Menon was reported to have insultingly remarked about General Thapar: “That toothless old woman; he did not know how to fight a war.”
Parliamentarians from all parties demanded somebody’s head—Menon’s or Nehru’s. Nehru realised that they may not stop with Menon. He reportedly told his confidant: “They want Menon’s blood—if I agree, tomorrow they will ask mine.”

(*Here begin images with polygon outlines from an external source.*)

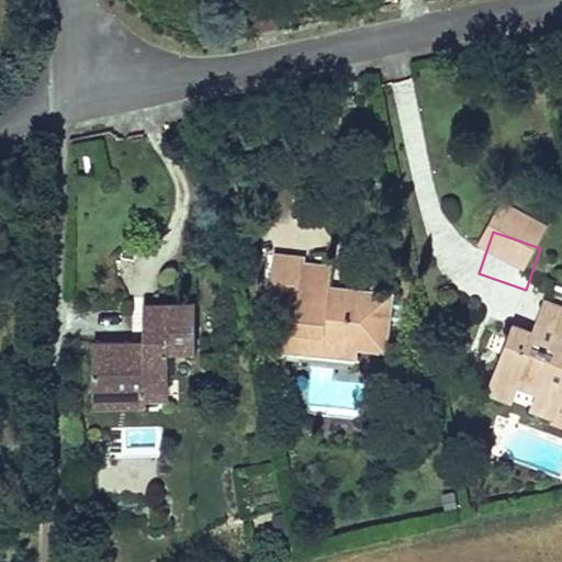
[(326,266),(303,263),(303,258),(274,255),(270,302),(299,304),(298,325),(285,324),(283,348),(319,351),(321,336),(355,339),(353,348),(382,350),(388,292),(336,288),(335,300),(324,300),(325,287),(326,266)]
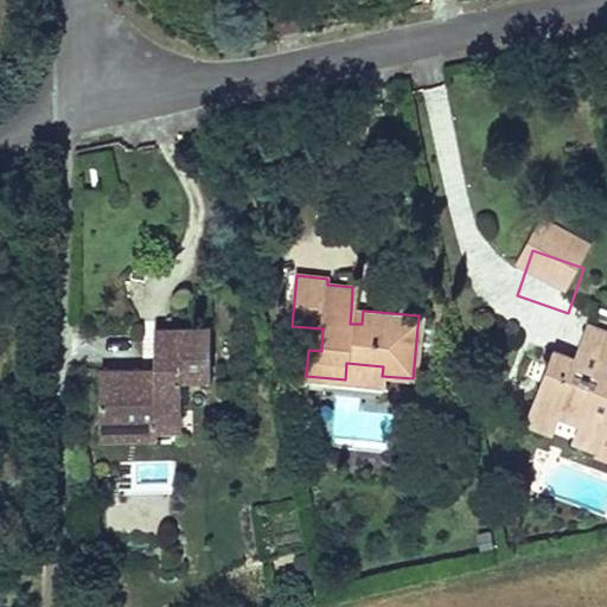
[(362,324),(363,311),(351,310),(350,324),(362,324)]
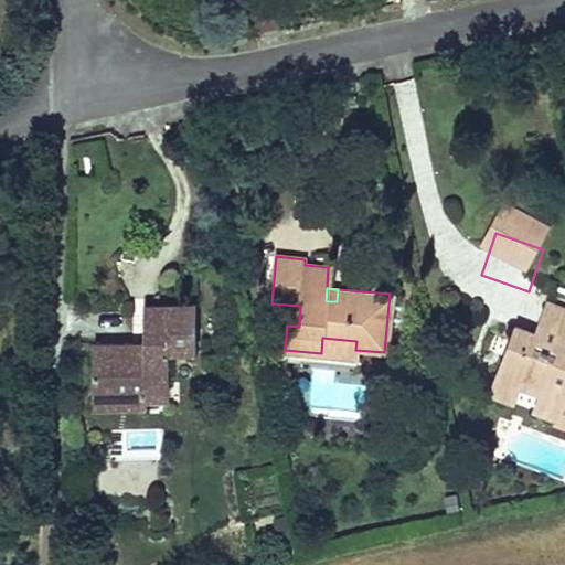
[(543,321),(564,329),(564,313),(547,308),(543,321)]
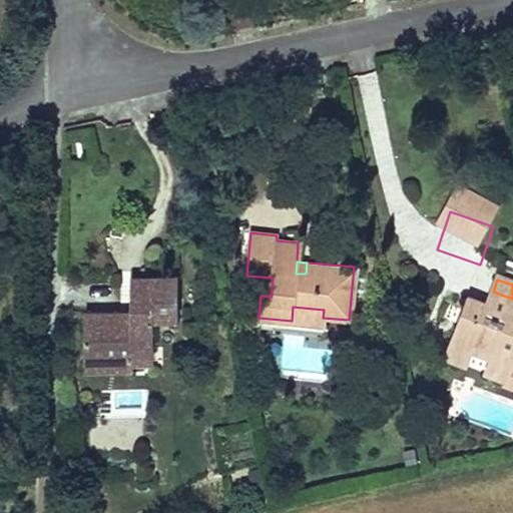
[(181,330),(181,285),(137,284),(137,320),(137,332),(123,332),(123,320),(91,320),(91,361),(134,361),(134,375),(163,375),(164,330),(181,330)]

In “How to make foes and alienate people” in The Indian Express of 6 February 2012, Inder Malhotra writes: “Thus it was that even after the full-blooded Chinese invasion, Nehru ignored the countrywide outcry for Menon’s ouster. But the pressure of public opinion was too strong. Nehru took 11 days to divest his protégé of the defence portfolio which he took over himself but retained Menon as minister of defence production. This arrangement could not have been sustained in any case but Menon made this impossible. True to type, he thumbed his nose at his critics and declared: ‘Nothing has changed. I am sitting in the same room and doing the same work.’…This led to a virtual revolt within the Congress party. Mahavir Tyagi, Nehru’s ‘comrade’ since the freedom struggle, told him at an acrimonious conclave that if he did not sack Menon he might himself have to go. On November 7, Nehru announced that he had accepted Menon’s resignation. Over this there was as much glee in the United States as in India.”

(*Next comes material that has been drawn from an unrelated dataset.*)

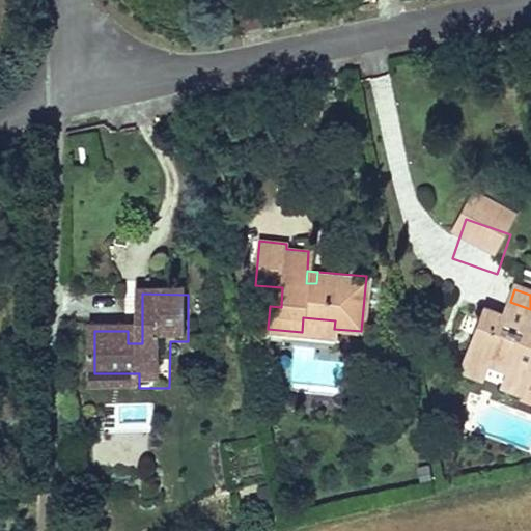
[(528,397),(530,388),(530,328),(530,327),(530,309),(510,302),(506,315),(484,308),(466,359),(488,367),(492,359),(511,365),(508,374),(503,388),(528,397)]
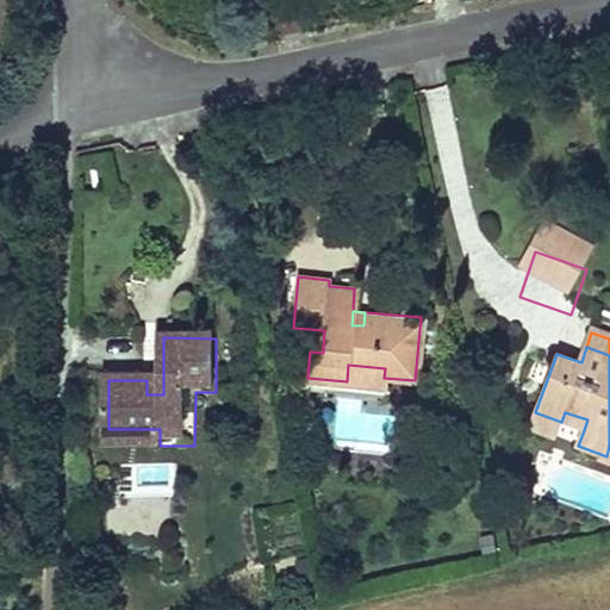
[(348,365),(347,381),(384,385),(384,378),(385,368),(348,365)]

Actually, Krishna Menon was no more than Nehru”s minion. He had no standing of his own. He was a nobody in the Congress Party. On his own, he didn’t count for anything in the country at large. Yet, most people blamed only Krishna Menon for the debacle—without accepting that the real architect of the nation”s tragedy was Nehru himself.
The Current Status
There has been no border settlement yet, although there have been a number of Sino-Indian Confidence Building Measures (CBMs) and Agreements to maintain the border calm. Both countries are supposed to respect the Line of Actual Control (LAC) as on 7 November 1959, as was proposed by China when it declared unilateral ceasefire on 21 November 1962.